Jane Ezirigwe from the National Institute of Advanced Legal Studies described the legal quagmire that has presented challenges to seeking practical solutions to farmer-herder conflicts. Indeed, one of the greatest difficulties in addressing and resolving issues surrounding pastoralism is the politicisation of legal regimes and the blockages to the enactment of or implementation of laws that can redress the key challenges posed. In 2016 for example, a bill was proposed – ‘‘A Bill for an Act to establish Grazing Reserve in each of the states of the Federation Nigeria to improve agriculture yield from livestock farming and curb incessant conflicts between cattle farmers and crop farmers in Nigeria’’ was thrown out. There is an emerging conflict between the constitutional principle on free movement of persons and goods and laws emerging in some States restricting movement. Some States have enacted laws or are processing bills to prevent open grazing on their territory. There are four initiatives so far in Benue, Ekiti, Taraba and Edo States. Could such laws be effective in prohibiting pastoralism, which is practiced by millions of Nigerians?

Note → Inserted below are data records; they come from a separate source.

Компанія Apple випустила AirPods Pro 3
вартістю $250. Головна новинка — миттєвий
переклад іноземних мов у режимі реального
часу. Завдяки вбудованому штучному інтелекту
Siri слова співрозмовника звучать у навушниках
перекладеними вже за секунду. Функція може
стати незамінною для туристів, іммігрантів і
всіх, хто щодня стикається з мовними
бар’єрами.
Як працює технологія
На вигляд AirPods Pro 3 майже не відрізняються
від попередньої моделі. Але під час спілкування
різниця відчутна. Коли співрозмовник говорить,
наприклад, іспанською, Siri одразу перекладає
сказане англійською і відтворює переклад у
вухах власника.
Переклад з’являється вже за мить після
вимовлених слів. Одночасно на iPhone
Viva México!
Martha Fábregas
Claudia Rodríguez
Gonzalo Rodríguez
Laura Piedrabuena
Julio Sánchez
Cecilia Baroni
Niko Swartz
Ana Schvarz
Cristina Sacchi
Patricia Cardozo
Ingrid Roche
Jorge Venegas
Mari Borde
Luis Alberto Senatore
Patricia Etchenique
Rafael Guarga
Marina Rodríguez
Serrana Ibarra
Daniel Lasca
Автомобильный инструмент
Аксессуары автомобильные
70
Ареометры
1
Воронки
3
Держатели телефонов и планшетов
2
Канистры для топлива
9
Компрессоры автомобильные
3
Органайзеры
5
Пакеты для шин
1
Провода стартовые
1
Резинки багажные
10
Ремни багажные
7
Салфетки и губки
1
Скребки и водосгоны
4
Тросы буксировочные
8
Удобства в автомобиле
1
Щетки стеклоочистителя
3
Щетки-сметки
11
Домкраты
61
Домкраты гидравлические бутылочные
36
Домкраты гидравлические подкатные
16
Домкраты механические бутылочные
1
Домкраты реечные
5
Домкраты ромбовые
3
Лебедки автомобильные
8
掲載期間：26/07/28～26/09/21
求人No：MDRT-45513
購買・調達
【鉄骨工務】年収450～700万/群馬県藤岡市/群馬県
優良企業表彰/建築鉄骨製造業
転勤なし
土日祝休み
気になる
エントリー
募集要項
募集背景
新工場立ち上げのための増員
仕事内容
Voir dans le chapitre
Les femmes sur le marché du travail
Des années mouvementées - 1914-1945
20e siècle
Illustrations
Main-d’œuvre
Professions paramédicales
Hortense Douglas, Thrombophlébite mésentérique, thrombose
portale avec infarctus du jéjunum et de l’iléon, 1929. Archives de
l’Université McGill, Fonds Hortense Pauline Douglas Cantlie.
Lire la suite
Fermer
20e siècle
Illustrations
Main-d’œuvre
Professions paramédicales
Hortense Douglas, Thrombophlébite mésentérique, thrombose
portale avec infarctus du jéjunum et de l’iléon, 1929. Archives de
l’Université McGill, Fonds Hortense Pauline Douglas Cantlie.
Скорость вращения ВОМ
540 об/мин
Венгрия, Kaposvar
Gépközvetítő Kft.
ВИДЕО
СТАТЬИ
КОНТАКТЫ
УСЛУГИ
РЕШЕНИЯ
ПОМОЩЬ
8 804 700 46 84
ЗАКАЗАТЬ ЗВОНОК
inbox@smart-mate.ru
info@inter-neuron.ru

According to Dr Ukoha Ukowe who heads an or organisation engaged in conflict management and peace building, many practical modules have been developed from all over the country that could be adopted. He called for more capacity building to draw the attention local peace activists and governments on methods they could use to stem the rise of violent conflicts in the country.The convenor of the Symposium, Mr. A. B. Mahmoud SAN, called for the development and implementation of a comprehensive policy framework on the farmers-pastoralists. The Deputy Secretary General of the United Nations, Amina Mohammed and the President of the General Assembly, Professor Tijjani Bande sent video messages stressing the global nature of the crisis generated around the farmer-herder crisis and emphasised the need to contest diversionary religious and ethnic narratives propounded to confuse people for political purposes and called for the search for objective problem-solving approaches.